Not quite enough of an island nation - Economics Weekly


Not quite enough of an island nation - Economics Weekly

If the UK was an economic island cut off from the rest of the world the Bank of England would be close to raising interest rates.

Economic Analysis

09 November 2015

 

The economy is growing at a decent pace, eating up spare capacity. That should mean inflation beginning to emerge. Of course, the UK is fully integrated with the world’s trading system. It was weakness elsewhere, notably in emerging markets, that again helped to stay the Bank’s hand last week.

 

Another BRIC in the wall.

The Bank of England’s latest assessment of the UK economy painted a rosy picture of domestic prospects. More jobs and rising wage growth are boosting incomes and supporting consumption. Firms are investing. Even productivity is finally showing signs of improving. But the MPC must look at more than what’s going on at home and global factors meant a more pessimistic take on the future. Emerging market growth, in particular, has slowed in the last three months and the Bank thinks this slowdown is here to stay. That weakness weighs on UK growth a bit, but more importantly means inflation will likely stay low for longer. And what goes for inflation also goes for interest rates.

 

Pick & choose.

If interest rates are set to maintain their 80-month long holding pattern the Bank may have to use other tools to fulfil the financial stability side of its mandate. What’s the rush? Mortgage lending has picked up this year and house prices are growing faster than wages. The fastest borrowing growth is in credit cards and personal loans. Right now households don’t appear to have over-stretched themselves; debt service ratios haven’t budged in the last four years. But the Financial Policy Committee intervened last summer to limit the number of high loan-to-income mortgages lenders can offer. Its next view of risks to the UK financial system will be released in a month’s time, but there’s every chance that it will take some policy action before the Monetary Policy Committee is tempted to act.

 

Up.

Reflecting the Bank’s views, the UK economy had a good October according to the latest Purchasing Managers’ Index (PMI) business survey. All sectors grew. Even better, there was a big jump in manufacturing growth, with the PMI rising from a modest 51.8 in September to a much healthier 55.5 in October. Construction grew rapidly, led by commercial property, even though that index fell slightly to 58.8. And services growth picked up, with a reading of 54.3. October's survey results are consistent with GDP growth of 0.6%q/q for the final quarter of the year. Encouraging.

 

Trading down.

Hopefully the PMI heralds an improvement in manufacturing performance because Q3 was disappointing. The UK’s trade deficit with the rest of the world widened by £5bn, mainly because of a £6bn fall in exports.
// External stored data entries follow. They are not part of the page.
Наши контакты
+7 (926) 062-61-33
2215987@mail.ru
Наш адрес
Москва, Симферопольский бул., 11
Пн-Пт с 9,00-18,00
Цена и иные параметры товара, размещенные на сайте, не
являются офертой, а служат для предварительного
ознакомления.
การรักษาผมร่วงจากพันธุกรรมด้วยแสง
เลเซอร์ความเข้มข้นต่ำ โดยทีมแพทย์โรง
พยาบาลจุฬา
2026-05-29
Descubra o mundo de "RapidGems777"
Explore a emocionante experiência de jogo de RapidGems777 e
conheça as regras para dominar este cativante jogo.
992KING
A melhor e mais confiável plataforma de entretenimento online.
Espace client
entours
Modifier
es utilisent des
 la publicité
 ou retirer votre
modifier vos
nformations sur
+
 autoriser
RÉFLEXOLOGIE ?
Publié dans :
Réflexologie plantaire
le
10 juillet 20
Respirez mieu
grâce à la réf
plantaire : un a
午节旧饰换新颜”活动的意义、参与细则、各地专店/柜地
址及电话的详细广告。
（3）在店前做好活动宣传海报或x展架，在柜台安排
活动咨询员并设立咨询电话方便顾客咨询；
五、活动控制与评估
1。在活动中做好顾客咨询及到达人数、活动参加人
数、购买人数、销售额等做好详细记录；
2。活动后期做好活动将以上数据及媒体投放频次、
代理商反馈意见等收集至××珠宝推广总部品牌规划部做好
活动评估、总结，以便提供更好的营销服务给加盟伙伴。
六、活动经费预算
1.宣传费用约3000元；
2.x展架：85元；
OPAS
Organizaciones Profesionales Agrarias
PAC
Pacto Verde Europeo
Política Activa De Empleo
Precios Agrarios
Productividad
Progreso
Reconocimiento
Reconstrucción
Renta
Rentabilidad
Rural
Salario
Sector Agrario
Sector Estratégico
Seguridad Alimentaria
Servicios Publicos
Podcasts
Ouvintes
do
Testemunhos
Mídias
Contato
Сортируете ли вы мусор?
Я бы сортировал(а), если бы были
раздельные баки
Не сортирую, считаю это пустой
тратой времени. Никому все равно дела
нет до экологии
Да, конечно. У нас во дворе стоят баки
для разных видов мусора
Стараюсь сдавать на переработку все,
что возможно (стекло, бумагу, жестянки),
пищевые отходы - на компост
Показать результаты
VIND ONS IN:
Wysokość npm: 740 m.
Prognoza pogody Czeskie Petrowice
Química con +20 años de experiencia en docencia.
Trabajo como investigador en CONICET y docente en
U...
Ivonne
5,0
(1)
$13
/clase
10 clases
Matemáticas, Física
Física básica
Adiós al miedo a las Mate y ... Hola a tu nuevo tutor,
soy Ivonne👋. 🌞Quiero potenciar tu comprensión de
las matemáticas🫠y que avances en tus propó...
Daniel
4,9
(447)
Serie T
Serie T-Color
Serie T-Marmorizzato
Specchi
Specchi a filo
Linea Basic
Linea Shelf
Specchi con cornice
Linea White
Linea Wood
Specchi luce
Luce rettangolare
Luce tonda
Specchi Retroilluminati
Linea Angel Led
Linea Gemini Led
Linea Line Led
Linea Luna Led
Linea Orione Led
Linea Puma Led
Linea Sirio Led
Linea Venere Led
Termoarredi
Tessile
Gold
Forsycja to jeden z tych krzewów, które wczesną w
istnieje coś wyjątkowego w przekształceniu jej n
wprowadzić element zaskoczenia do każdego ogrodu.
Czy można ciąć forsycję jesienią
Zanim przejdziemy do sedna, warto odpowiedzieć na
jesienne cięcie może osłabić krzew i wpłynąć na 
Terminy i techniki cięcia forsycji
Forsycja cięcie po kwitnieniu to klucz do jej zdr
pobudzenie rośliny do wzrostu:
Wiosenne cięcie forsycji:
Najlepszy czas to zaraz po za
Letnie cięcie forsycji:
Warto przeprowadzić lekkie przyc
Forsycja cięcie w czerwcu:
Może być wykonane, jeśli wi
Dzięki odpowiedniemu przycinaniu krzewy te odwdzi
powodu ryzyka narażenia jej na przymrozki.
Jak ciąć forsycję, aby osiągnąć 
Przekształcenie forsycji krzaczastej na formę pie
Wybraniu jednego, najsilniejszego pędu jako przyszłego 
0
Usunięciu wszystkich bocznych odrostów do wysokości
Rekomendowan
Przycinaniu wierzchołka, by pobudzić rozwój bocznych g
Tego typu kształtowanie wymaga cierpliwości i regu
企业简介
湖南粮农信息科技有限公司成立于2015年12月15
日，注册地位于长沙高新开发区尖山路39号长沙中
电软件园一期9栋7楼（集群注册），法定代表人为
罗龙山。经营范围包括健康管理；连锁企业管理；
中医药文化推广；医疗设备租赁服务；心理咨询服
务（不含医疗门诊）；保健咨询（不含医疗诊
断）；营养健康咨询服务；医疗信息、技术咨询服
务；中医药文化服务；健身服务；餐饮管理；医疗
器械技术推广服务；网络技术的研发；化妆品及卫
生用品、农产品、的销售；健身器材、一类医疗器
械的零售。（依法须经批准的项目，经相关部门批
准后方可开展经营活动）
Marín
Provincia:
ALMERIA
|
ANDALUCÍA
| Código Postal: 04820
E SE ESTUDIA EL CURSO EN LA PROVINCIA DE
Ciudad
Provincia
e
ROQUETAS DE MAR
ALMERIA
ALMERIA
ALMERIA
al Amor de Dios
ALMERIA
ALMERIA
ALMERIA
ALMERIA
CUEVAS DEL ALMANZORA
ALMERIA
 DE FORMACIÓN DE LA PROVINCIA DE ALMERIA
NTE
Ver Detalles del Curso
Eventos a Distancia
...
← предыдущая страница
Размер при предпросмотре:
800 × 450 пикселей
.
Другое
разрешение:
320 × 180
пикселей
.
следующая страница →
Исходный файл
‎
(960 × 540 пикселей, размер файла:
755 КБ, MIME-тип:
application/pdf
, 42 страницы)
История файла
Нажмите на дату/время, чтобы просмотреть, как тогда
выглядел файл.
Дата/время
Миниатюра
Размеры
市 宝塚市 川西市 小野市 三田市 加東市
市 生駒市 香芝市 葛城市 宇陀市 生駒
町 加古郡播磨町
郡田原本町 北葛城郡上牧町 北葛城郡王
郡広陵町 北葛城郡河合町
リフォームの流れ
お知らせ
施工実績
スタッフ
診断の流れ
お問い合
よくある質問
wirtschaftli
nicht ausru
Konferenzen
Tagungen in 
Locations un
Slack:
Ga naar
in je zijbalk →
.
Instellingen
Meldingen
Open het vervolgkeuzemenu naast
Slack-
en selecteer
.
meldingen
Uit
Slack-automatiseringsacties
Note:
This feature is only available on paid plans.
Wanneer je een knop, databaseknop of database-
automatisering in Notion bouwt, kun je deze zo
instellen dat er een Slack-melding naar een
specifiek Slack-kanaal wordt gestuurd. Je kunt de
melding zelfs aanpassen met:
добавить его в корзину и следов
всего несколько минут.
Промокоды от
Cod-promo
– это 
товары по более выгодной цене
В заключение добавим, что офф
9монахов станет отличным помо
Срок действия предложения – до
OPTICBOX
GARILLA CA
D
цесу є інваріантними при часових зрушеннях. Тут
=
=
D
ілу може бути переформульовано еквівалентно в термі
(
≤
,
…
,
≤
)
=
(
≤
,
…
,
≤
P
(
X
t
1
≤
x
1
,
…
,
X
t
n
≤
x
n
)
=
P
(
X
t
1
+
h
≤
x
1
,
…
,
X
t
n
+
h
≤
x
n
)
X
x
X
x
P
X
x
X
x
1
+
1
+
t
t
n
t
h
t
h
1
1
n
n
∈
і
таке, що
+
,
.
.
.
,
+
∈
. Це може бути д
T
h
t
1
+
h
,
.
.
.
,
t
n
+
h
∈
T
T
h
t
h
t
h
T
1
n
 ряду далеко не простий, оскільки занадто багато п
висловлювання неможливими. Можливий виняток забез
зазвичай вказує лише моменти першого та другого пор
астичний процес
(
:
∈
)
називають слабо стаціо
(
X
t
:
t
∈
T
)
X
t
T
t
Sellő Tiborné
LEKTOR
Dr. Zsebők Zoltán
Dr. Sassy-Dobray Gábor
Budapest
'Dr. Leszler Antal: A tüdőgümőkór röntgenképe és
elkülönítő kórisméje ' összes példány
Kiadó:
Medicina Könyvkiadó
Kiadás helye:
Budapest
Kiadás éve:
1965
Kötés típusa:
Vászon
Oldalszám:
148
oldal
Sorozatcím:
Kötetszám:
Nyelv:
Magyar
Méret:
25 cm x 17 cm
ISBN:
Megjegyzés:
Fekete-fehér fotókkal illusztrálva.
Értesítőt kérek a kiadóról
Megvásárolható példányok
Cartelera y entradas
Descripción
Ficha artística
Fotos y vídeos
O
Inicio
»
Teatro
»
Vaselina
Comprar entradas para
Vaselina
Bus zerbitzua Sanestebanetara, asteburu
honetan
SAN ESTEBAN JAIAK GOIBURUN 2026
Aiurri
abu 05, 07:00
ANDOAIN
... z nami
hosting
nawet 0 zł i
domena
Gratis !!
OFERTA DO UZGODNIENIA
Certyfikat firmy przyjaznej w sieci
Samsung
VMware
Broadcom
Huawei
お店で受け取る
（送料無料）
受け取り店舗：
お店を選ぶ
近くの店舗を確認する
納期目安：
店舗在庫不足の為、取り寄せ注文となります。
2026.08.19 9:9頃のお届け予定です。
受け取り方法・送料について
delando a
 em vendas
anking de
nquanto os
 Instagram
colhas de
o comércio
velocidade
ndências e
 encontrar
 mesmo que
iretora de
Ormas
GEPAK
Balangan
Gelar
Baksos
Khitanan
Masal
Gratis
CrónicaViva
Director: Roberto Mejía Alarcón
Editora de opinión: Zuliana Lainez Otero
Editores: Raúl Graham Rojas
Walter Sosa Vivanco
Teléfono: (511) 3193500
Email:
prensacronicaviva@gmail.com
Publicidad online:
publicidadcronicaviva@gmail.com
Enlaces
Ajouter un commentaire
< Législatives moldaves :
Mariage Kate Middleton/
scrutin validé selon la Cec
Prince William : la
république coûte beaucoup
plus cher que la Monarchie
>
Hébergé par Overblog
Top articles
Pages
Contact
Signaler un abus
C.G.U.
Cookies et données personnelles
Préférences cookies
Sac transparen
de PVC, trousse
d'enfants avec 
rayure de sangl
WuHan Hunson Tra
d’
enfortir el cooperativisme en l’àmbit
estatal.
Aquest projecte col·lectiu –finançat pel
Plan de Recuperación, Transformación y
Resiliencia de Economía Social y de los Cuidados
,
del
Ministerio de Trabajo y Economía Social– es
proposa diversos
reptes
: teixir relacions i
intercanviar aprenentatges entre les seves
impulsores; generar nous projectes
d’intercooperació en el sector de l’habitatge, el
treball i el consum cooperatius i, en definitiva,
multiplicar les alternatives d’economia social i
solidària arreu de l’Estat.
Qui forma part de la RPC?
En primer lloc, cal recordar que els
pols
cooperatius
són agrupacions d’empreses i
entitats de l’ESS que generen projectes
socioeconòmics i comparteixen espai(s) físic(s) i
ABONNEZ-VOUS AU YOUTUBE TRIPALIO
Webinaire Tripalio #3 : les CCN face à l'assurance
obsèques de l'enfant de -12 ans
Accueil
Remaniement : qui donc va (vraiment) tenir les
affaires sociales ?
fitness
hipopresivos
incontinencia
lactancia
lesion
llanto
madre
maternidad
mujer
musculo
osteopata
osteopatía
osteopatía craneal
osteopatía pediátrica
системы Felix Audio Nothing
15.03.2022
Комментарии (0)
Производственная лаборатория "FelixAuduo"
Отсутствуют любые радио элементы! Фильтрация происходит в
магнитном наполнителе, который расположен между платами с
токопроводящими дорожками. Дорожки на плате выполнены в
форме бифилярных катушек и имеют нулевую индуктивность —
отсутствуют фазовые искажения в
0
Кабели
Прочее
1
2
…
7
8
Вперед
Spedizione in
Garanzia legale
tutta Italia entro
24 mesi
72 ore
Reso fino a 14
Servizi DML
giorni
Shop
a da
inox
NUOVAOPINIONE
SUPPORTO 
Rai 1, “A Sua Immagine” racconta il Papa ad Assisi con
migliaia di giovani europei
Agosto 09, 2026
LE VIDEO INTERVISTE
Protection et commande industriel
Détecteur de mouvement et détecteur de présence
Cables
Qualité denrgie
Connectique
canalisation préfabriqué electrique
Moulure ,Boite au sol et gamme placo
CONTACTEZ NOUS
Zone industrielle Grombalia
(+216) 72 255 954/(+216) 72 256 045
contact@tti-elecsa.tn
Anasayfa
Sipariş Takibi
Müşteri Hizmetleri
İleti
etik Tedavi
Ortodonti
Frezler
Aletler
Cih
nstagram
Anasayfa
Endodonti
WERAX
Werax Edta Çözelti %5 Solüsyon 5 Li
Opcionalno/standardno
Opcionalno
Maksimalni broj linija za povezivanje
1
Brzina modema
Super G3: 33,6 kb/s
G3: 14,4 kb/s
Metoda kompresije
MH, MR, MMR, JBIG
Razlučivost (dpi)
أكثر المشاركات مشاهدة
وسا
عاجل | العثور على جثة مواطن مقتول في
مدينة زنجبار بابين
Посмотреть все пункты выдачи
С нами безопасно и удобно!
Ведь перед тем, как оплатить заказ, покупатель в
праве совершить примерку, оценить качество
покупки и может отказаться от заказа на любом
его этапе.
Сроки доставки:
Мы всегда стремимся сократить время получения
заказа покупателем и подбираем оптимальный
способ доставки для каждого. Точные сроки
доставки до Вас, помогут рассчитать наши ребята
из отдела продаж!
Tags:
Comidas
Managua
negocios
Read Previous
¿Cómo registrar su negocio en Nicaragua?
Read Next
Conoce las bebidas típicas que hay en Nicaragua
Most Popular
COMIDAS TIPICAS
That hit manufacturers whose output fell by 0.5%q/q in Q3. Output of clothes, non-metallic minerals and machinery all fell by more than 3%q/q. There was some light in the gloom. Petroleum refining & coke production was one of the fastest growing sectors of the UK and car production and alcohol and tobacco both posted very respectable growth in Q3.

 

Getting closer.

“Never rely on one month’s data” is one of economics’ more helpful clichés. However, it will be difficult for the Fed to ignore the US labour market numbers for October when it meets to decide on interest rates next month. With 271,000 jobs added and unemployment sitting at 5.0%, those who are concerned about an overheating economy have had their hands strengthened. Yet the average jobs gain over the last three months is a more modest 187,000 and at 2.5%, wage growth does not point to meaningful concerns about inflation. While these numbers raise the probability of a December rate rise, it’s no done deal given concerns about the world economy.

 

Growth.

Yet most of the US economy seems immune to weaker global growth if the PMI surveys are a decent guide. Service sector growth accelerated in October, the Non-Manufacturing Index rising 2.2 to 59.1. Importantly, the new orders gauge increased by 5.3 to 62.0, which suggests continued growth in the coming months. In contrast, manufacturing is poised nervously between expansion and contraction. The PMI fell 0.1 to just 50.1. Manufacturers are more exposed to world markets and exports continue to decline in the face of a strong dollar and weak demand. Like the Bank of England, the Fed will balance domestic strength against concerns of external weakness.

 

Continued weakness.

Growth in China remains weak. The Manufacturing PMI registered 48.3 and new orders continued to decline. In services, the PMI rose in October but at 49.9 remained below the level that signals growth. China’s story has some way yet to run.